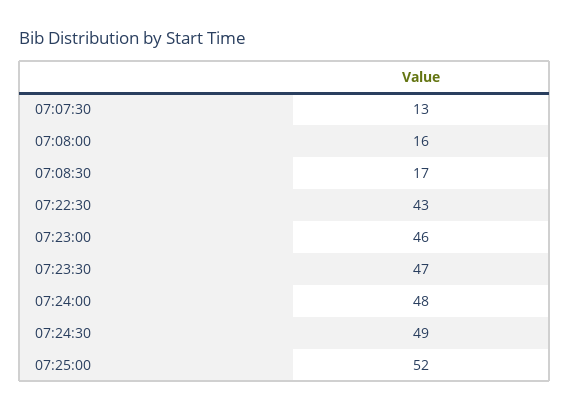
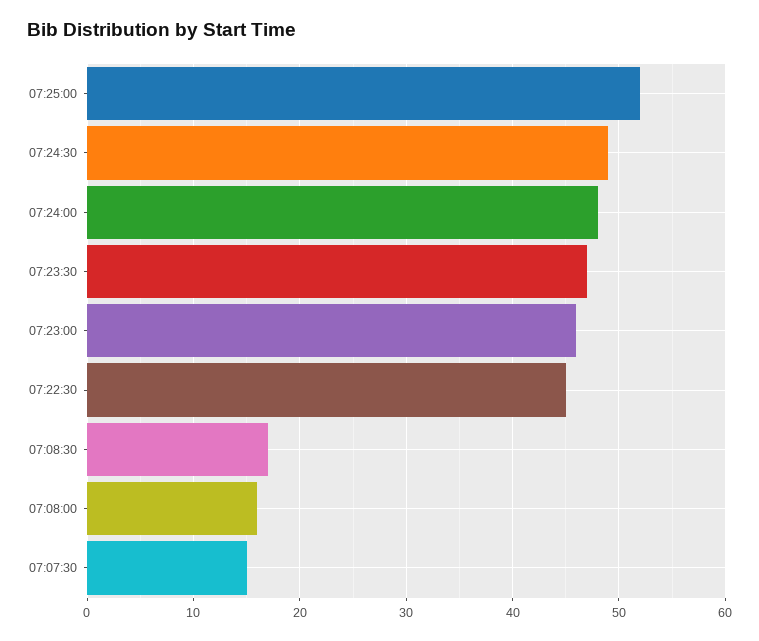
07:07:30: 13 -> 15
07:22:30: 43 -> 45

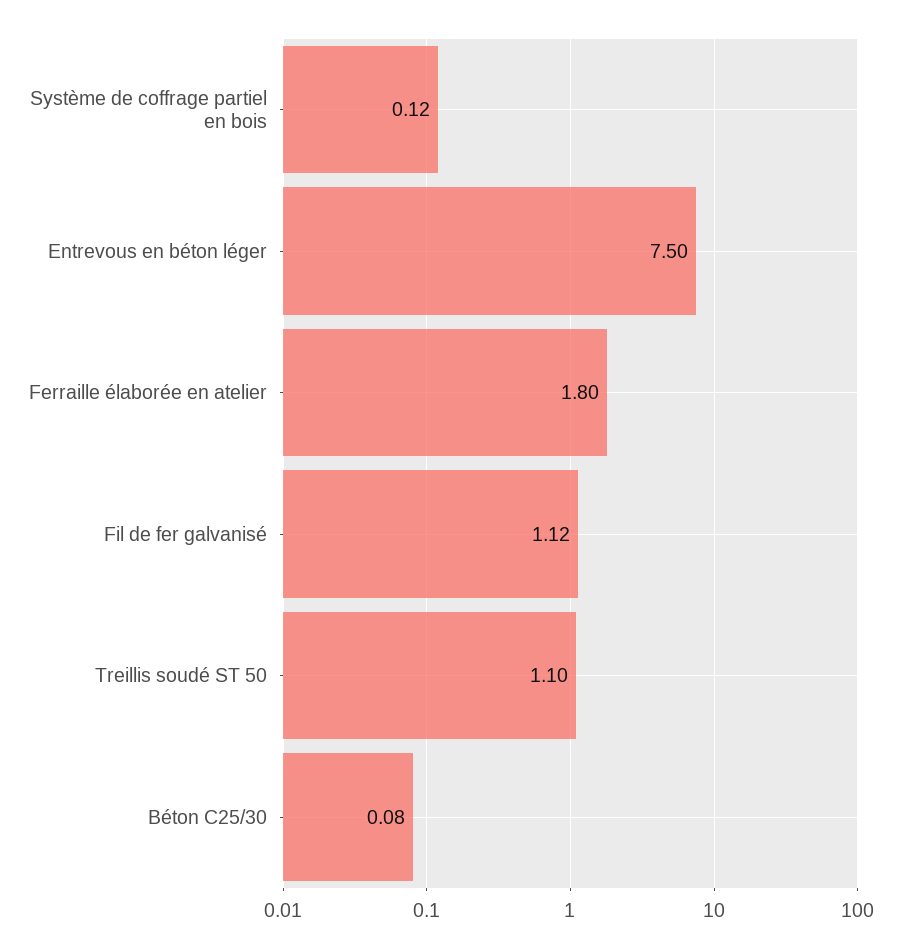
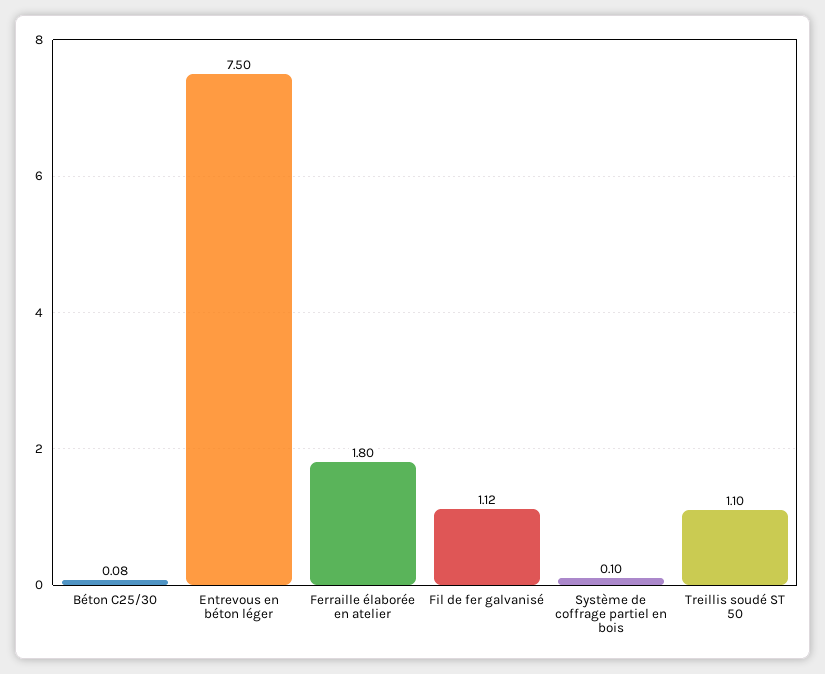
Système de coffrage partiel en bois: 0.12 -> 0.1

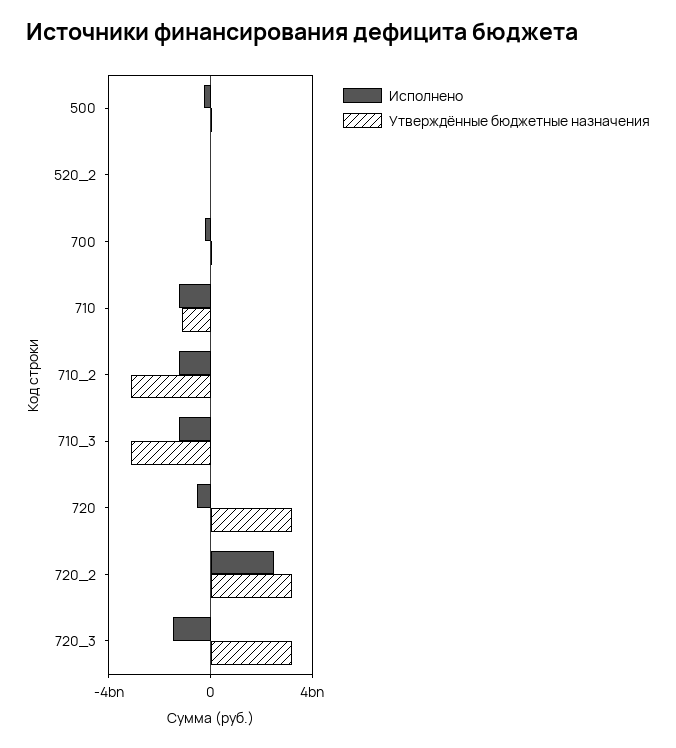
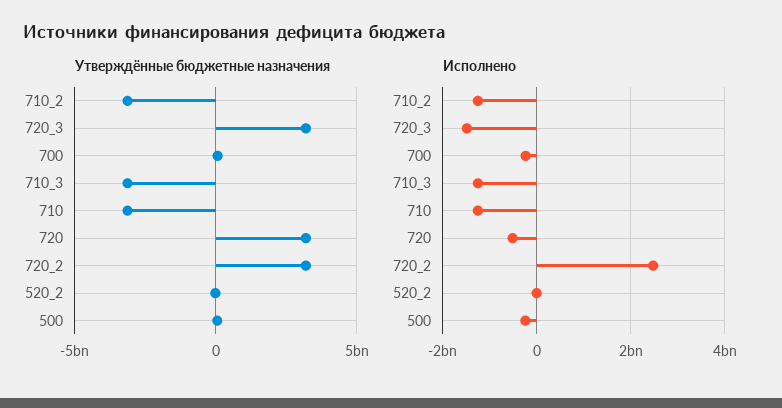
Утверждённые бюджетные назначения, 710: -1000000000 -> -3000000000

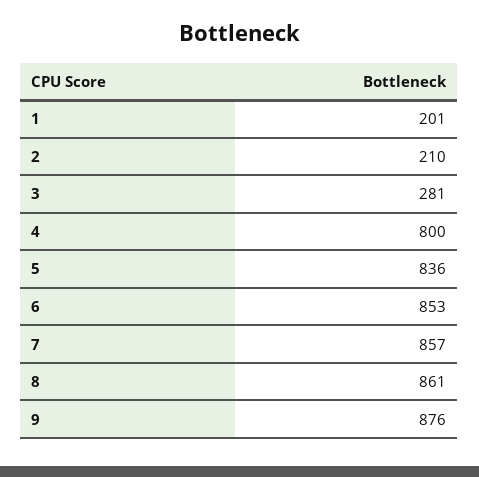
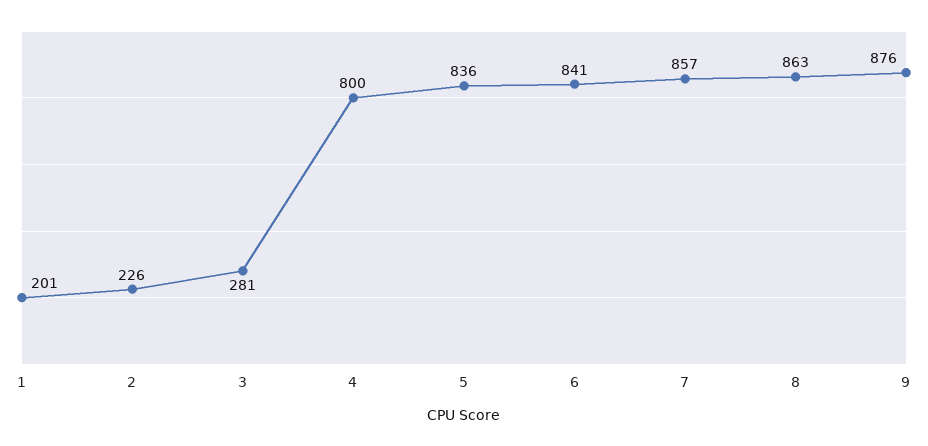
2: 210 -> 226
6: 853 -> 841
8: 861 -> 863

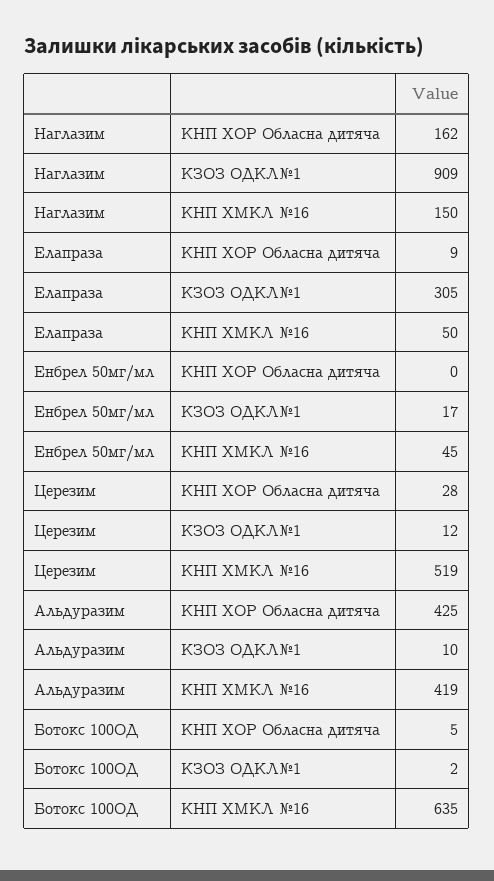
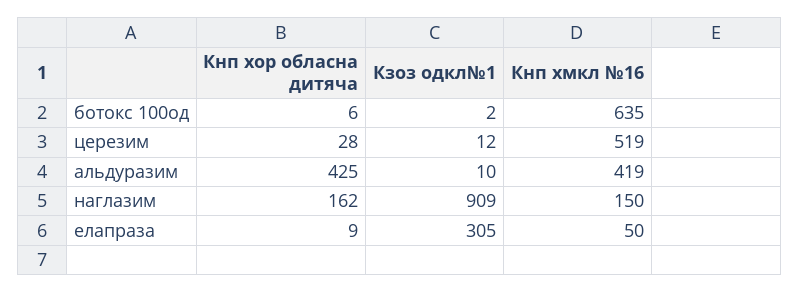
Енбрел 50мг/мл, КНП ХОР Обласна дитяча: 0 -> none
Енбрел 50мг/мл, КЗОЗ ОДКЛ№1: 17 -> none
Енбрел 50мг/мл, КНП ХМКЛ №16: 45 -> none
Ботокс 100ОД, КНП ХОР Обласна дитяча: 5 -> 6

The task → Nothing but the pictures should be left out when the material above is copied.

Response area →
07:07:30: 13 -> 15
07:22:30: 43 -> 45

Système de coffrage partiel en bois: 0.12 -> 0.1

Утверждённые бюджетные назначения, 710: -1000000000 -> -3000000000

2: 210 -> 226
6: 853 -> 841
8: 861 -> 863

Енбрел 50мг/мл, КНП ХОР Обласна дитяча: 0 -> none
Енбрел 50мг/мл, КЗОЗ ОДКЛ№1: 17 -> none
Енбрел 50мг/мл, КНП ХМКЛ №16: 45 -> none
Ботокс 100ОД, КНП ХОР Обласна дитяча: 5 -> 6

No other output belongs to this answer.